DATA SUPPLIED:
● ● ● ● ●
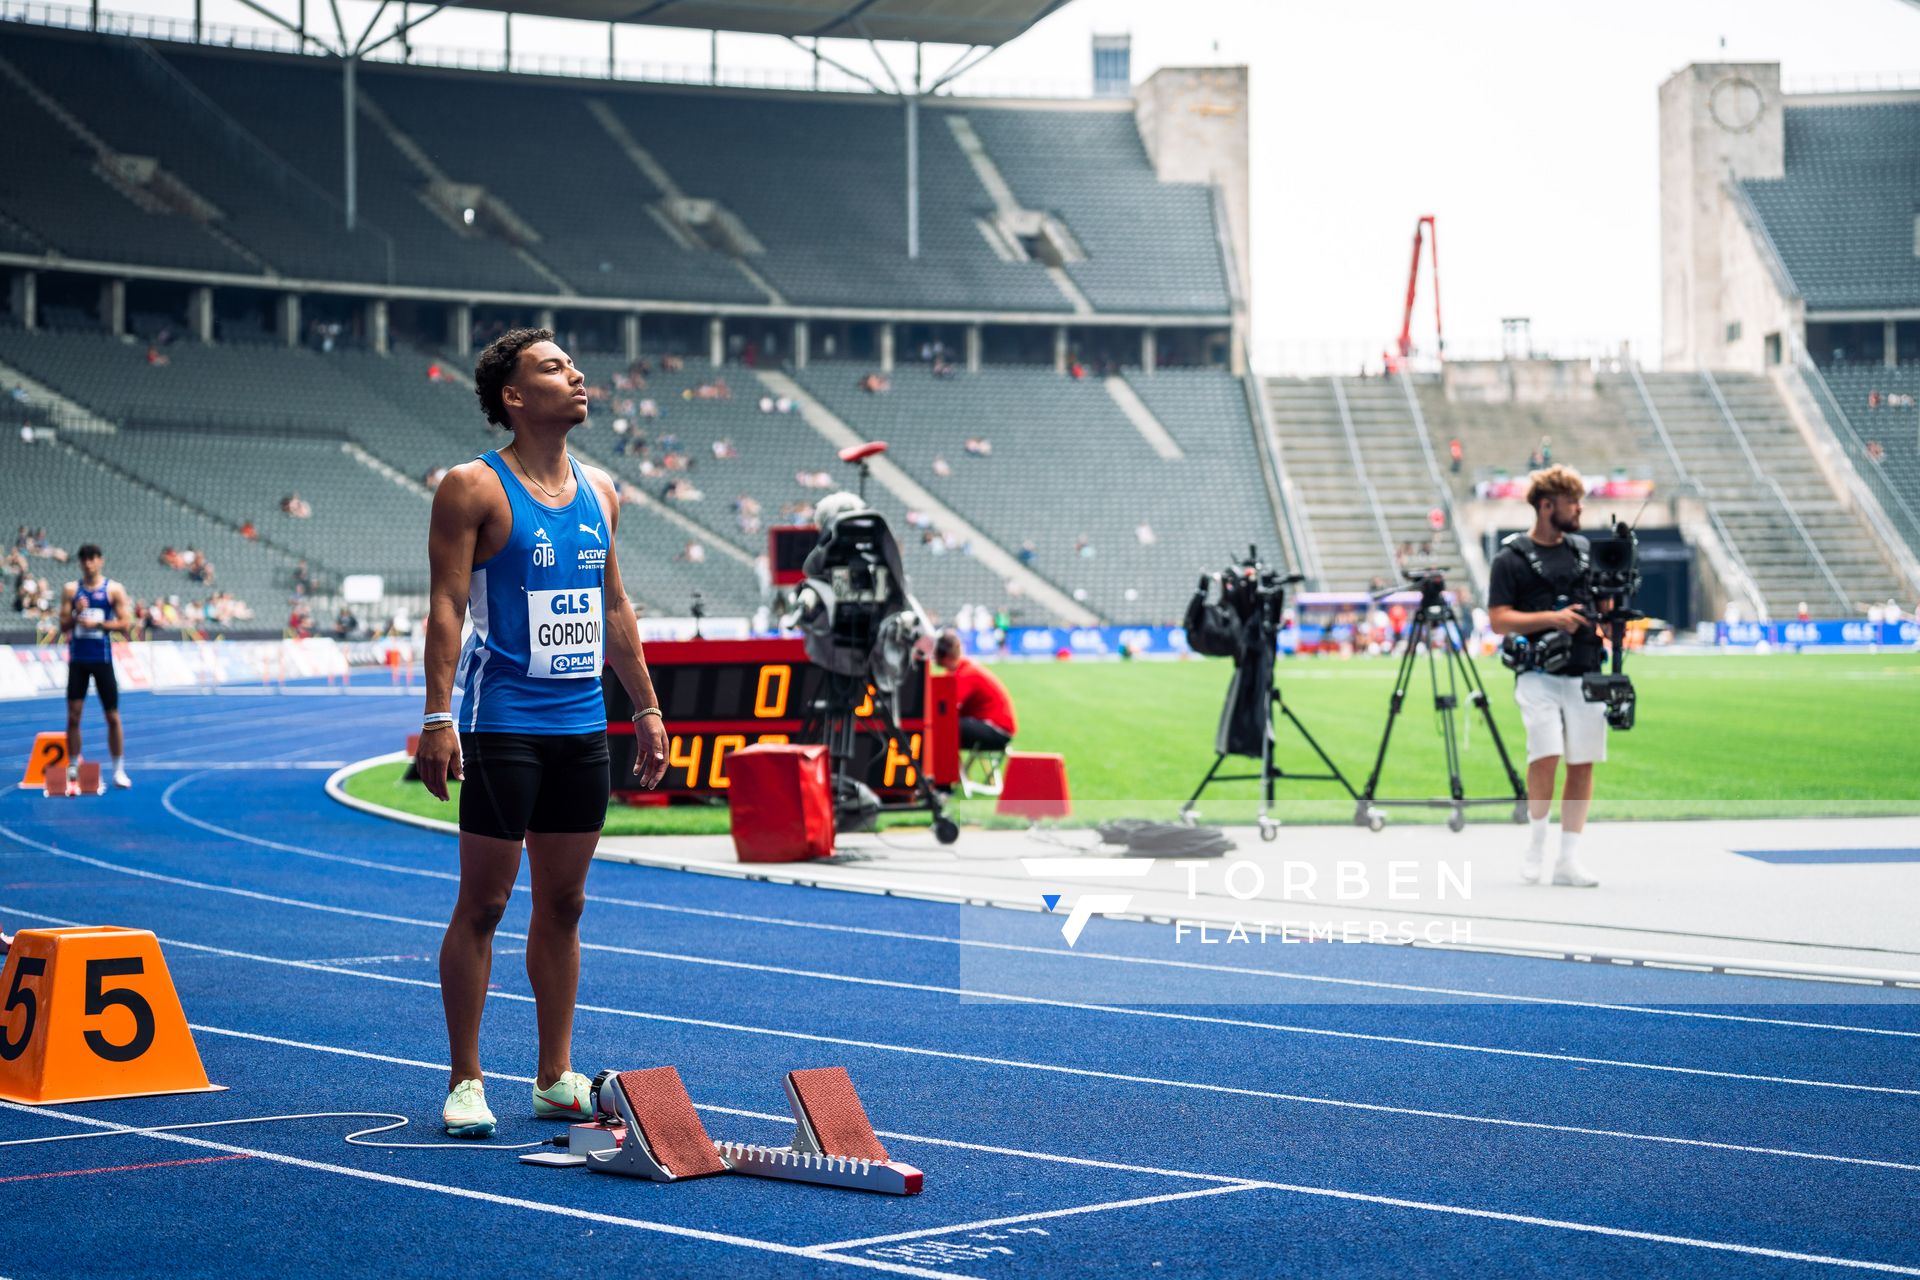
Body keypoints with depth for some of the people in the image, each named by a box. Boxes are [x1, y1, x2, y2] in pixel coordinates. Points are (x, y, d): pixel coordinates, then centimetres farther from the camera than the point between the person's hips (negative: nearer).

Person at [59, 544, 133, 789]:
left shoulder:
● ● ● ● ●
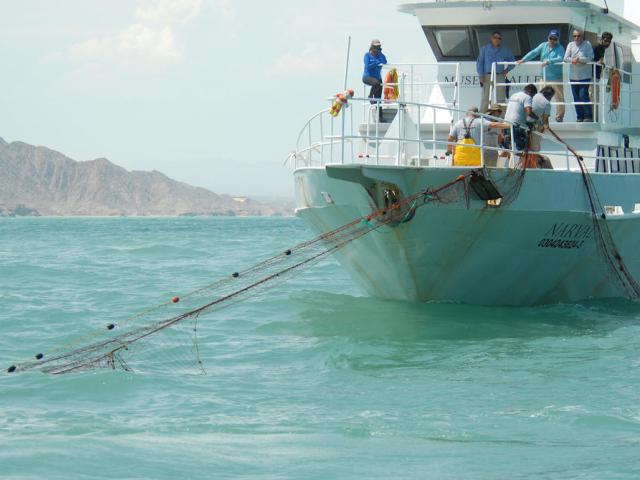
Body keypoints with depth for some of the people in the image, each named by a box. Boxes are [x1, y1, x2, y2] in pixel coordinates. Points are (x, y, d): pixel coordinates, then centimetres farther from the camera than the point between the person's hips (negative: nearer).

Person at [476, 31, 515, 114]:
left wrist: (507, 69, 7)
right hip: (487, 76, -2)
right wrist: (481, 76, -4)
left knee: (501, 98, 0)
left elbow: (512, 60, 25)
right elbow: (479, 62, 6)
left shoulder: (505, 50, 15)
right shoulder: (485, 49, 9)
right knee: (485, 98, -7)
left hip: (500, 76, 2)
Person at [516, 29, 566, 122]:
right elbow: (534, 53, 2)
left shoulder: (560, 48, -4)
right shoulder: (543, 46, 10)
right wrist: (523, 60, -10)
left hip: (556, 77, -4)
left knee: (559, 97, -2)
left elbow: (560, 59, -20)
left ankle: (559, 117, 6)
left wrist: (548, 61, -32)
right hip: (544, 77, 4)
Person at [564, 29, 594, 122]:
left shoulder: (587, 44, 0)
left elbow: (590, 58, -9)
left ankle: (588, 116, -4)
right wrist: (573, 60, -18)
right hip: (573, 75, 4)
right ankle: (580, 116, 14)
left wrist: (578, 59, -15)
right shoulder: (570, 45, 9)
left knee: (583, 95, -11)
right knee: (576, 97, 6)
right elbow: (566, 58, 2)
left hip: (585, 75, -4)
● ● ● ● ●
EXERCISE PROMPT: Take the lines above from the one containing "left shoulder: (505, 50, 15)" down to the one containing "left hip: (585, 75, -4)", and transcribe them exactly, both ends included.

EXERCISE OUTPUT:
left shoulder: (505, 50, 15)
right shoulder: (485, 49, 9)
right knee: (485, 98, -7)
left hip: (500, 76, 2)
Person at [516, 29, 566, 122]:
right elbow: (534, 53, 2)
left shoulder: (560, 48, -4)
right shoulder: (543, 46, 10)
right wrist: (523, 60, -10)
left hip: (556, 77, -4)
left knee: (559, 97, -2)
left elbow: (560, 59, -20)
left ankle: (559, 117, 6)
left wrist: (548, 61, -32)
right hip: (544, 77, 4)
Person at [564, 29, 594, 122]:
left shoulder: (587, 44, 0)
left elbow: (590, 58, -9)
left ankle: (588, 116, -4)
right wrist: (573, 60, -18)
right hip: (573, 75, 4)
right ankle: (580, 116, 14)
left wrist: (578, 59, -15)
right shoulder: (570, 45, 9)
left knee: (583, 95, -11)
right knee: (576, 97, 6)
right elbow: (566, 58, 2)
left hip: (585, 75, -4)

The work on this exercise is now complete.